LAND VALUES: We've made state's highest leap
THE Sunshine Coast and Noosa have experienced among the highest rates of coastal land value increases in Queensland, according to new State Government figures.
Noosa topped the list of coastal council areas, with a recorded rise of 11.3 per cent while Sunshine Coast was third with a rise of 10.4%.
Douglas Shire Council, which encompasses Port Douglas in North Queensland, was second with a rise of 10.8%.
Sunshine Coast Council yesterday confirmed residents could expect the figures to be reflected in their rates notices, due in July.
Experienced Coast real estate agent Kevin Annetts said the rises could would impact on property prices as well, but it would be a gradual change.
The Valuer-General's Property Market Movement report, released this week to explain the changes, said Noosa and Sunshine Coast local government areas were last valued in 2016.

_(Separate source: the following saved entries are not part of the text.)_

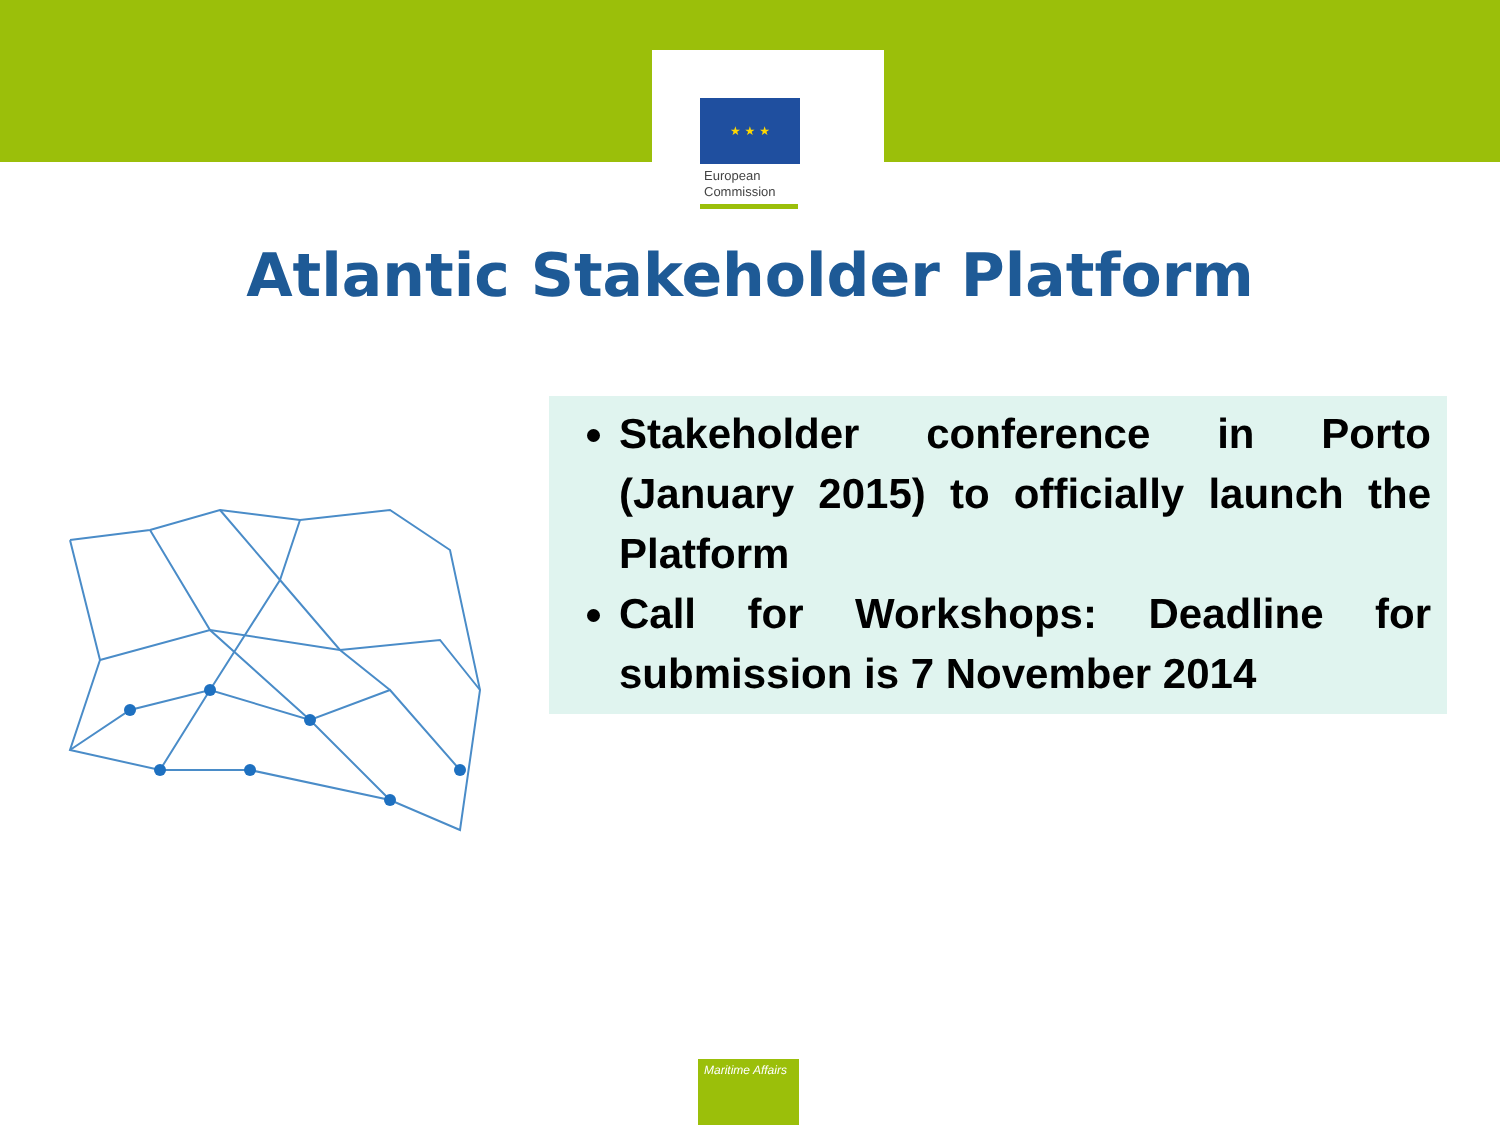★ ★ ★
European
Commission
Atlantic Stakeholder Platform
Stakeholder conference in Porto (January 2015) to officially launch the Platform
Call for Workshops: Deadline for submission is 7 November 2014
Maritime Affairs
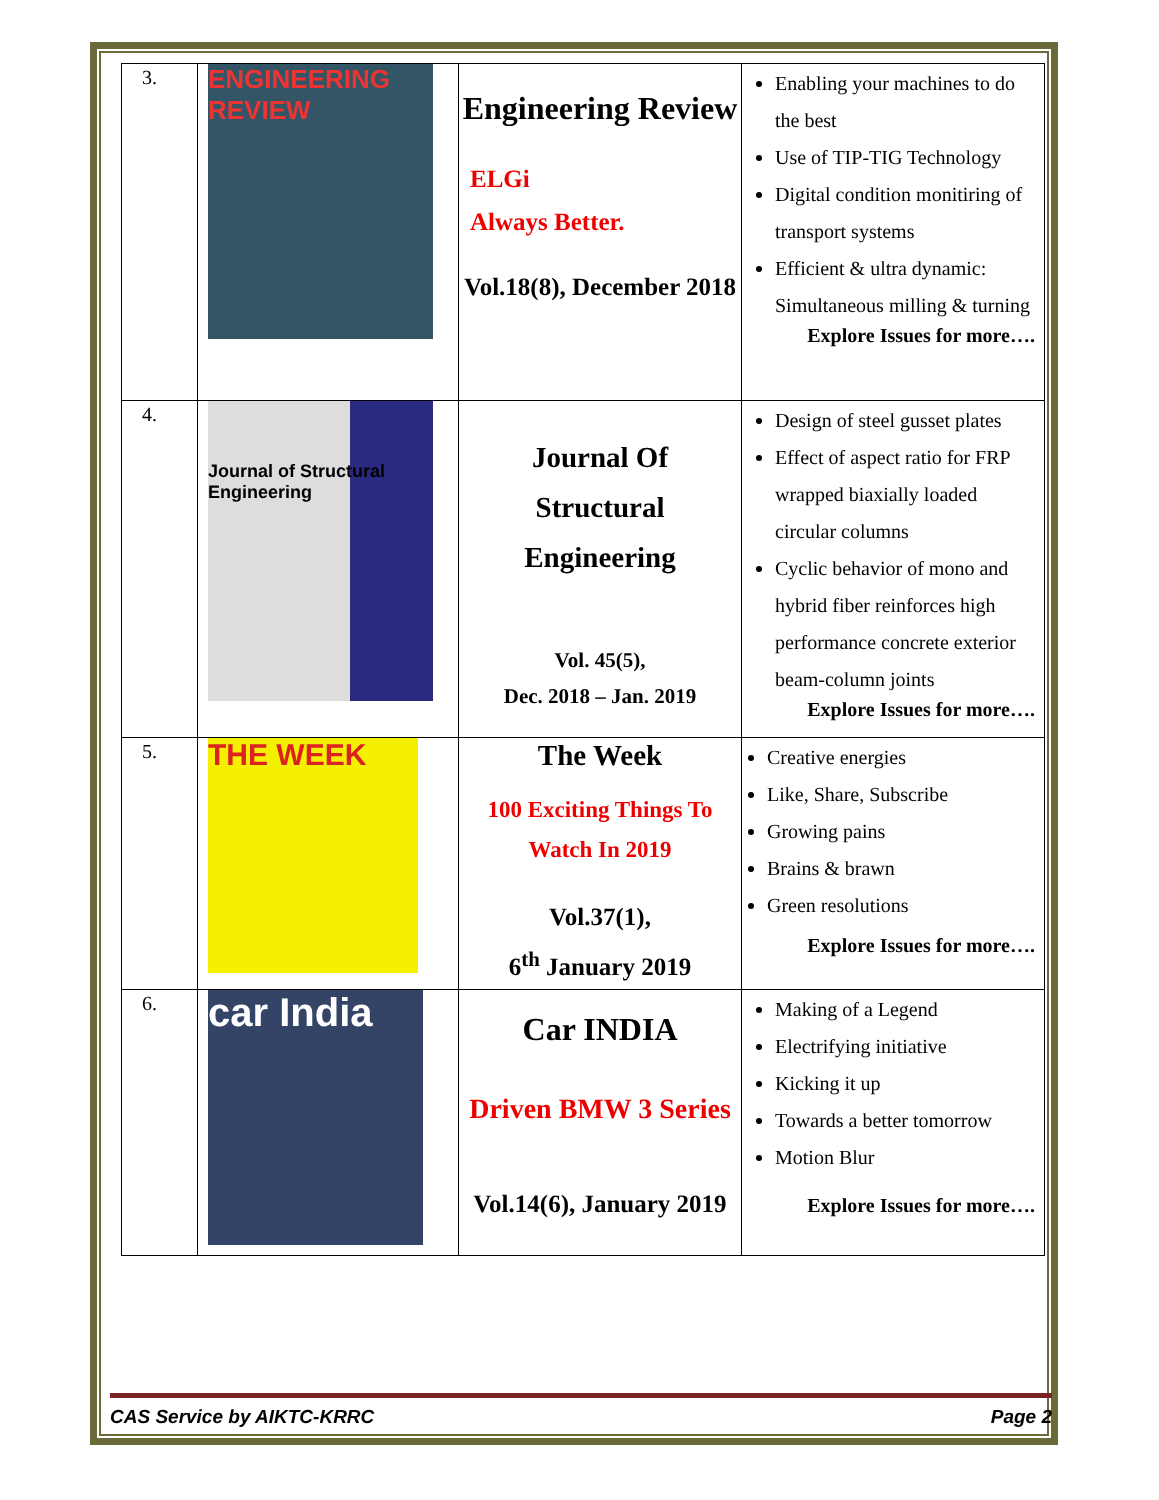| 3. | ENGINEERING REVIEW | Engineering Review ELGi Always Better. Vol.18(8), December 2018 | Enabling your machines to do the best Use of TIP-TIG Technology Digital condition monitiring of transport systems Efficient & ultra dynamic: Simultaneous milling & turning Explore Issues for more…. |
| 4. | Journal of Structural Engineering | Journal Of Structural Engineering Vol. 45(5), Dec. 2018 – Jan. 2019 | Design of steel gusset plates Effect of aspect ratio for FRP wrapped biaxially loaded circular columns Cyclic behavior of mono and hybrid fiber reinforces high performance concrete exterior beam-column joints Explore Issues for more…. |
| 5. | THE WEEK | The Week 100 Exciting Things To Watch In 2019 Vol.37(1), 6<sup>th</sup> January 2019 | Creative energies Like, Share, Subscribe Growing pains Brains & brawn Green resolutions Explore Issues for more…. |
| 6. | car India | Car INDIA Driven BMW 3 Series Vol.14(6), January 2019 | Making of a Legend Electrifying initiative Kicking it up Towards a better tomorrow Motion Blur Explore Issues for more…. |
CAS Service by AIKTC-KRRC Page 2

"The Sunshine Coast region has experienced minor to moderate growth in residential land values driven by a number of factors including the significant infrastructure construction, strong tourism activity and continued demand for coastal living," the report read.
"Demand typically centres on mid-priced coastal property as well as the smaller towns along the North Coast railway line such as Yandina, Nambour and Landsborough that provide an affordable option for buyers."
It said prestige property values had also improved with minor increases in beachfront land as well as for canal frontage properties in Noosa and Pelican Waters.
"Improving multiple unit building activity and demand is evident on the Sunshine Coast and has resulted in minor growth in multi-unit land values."
It said commercial land values were generally steady with some minor increases across the Sunshine Coast.
"However there is growth in most industrial values underpinned by the strengthening building and development sector."
Minor value increases were also recorded in rural residential home sites.
"Rural land values in Sunshine Coast have had moderate increases with market activity reflecting the demand for hinterland properties."
Mr Annetts, who has been a licensed real estate agent on the Coast since the late 1970s, expected the increases would bring higher property prices "in the long term".
"I really think that these unimproved capital values are only going to keep increasing when the demand is so strong and the supply is so short," Mr Annetts said.
"In new estates it is selling like hotcakes because they can't produce enough of it."
He said he experienced previous increasing effects on his rates at his own Alexandra Headland home.
"I argue about rates going up all the time but there is nothing I can do about it because that is the way it is."
A council spokesman said the council's differential rating scheme moderated variations in valuations.
"Council must determine each year what the rate in the dollar for each differential rating category needs to be to generate the required rates revenue to resource community needs," the spokesman said.
He said extensive rates modelling occurred to set the revised rate in the dollar for each rating category.
"This modelling draws upon the most recent valuations provided by the Department of Natural Resources, Mines and Environment.
"In undertaking the rates modelling, council aims to ensure equity is maintained across all rating categories."
He said the general rates' cents-in-the-dollar was multiplied by the land value supplied by the department to determine the annual rates charge for a property.
"The new valuations will be used to calculate the rates and charges for 2018/19."